Had he himself been patronised by the donnish establishment? Carey nodded, grimly. "Lightweight," he says. "I was considered a lightweight. It was after I started writing for the Sunday papers. To be signed up as a part-time journalist - well, it seems, if you're seeking publicity in that way, you must be a lightweight. But I didn't care. The first thing I did when I joined Keble College was to translate Milton's De Doctrina Christiana, a huge enterprise. I didn't notice the Sixties passing me by while I worked at it, night after night. But once it was done, I didn't feel I could possibly be a lightweight."

With the Booker ordeal safely behind him, Carey can devote his attention to a book called What Good are the Arts? A short version will be the subject of three lectures - the extremely heavyweight Northcliffe Lectures - he will deliver at University College London next spring. In the meantime, he can bask in the satisfaction of having subjected the flower of modern fiction to his searchlight gaze - and the success of the bees at the Oxfordshire cottage he shares with his wife, Gill. "This year, my bees have produced, in three hives, 230 pounds of honey and each one has got 40 pounds left on the hive for the winter... really, it's been a fantastic year for bees". Whether it's been as fantastic for fiction seems suddenly, for Professor Carey, a lot less important.

BIOGRAPHY

John Carey was born in Barnes in 1934. His father, William, was an accountant who, after the war, became company secretary to the designers Colefax & Fowler. His mother, Winifred, was secretary to his father. He was evacuated to Nottingham during the war and then, on returning to London, went to a grammar school in East Sheen and then on to St John's College, Oxford. After national service and a spell as Senior Scholar at Merton College, he held academic posts at Christ Church, Balliol, Keble and St John's before being appointed Merton Professor of English Literature in 1976. He retired in 1999.

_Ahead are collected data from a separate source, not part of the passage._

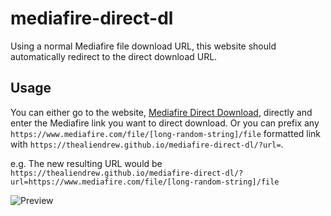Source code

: # mediafire-direct-dl
Using a normal Mediafire file download URL, this website should automatically redirect to the direct download URL.

## Usage
You can either go to the website, [Mediafire Direct Download](https://thealiendrew.github.io/mediafire-direct-dl/), directly and enter the Mediafire link you want to direct download. Or you can prefix any `https://www.mediafire.com/file/[long-random-string]/file` formatted link with `https://thealiendrew.github.io/mediafire-direct-dl/?url=`.

e.g. The new resulting URL would be `https://thealiendrew.github.io/mediafire-direct-dl/?url=https://www.mediafire.com/file/[long-random-string]/file`

![Preview](https://github.com/TheAlienDrew/mediafire-direct-dl/blob/main/img/readme/preview.png)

His literary critical works include The Violent Effigy: A Study in Dickens's Imagination (1975), Thackeray: Prodigal Genius (1977) and John Donne: Life, Mind and Art (1981). His other books include The Intellectuals and the Masses (1992) and three anthologies for Faber: The Faber Book of Reportage (1987), The Faber Book of Science (1995) and The Faber Book of Utopias (1999). He lives in Oxfordshire with his wife, Gill.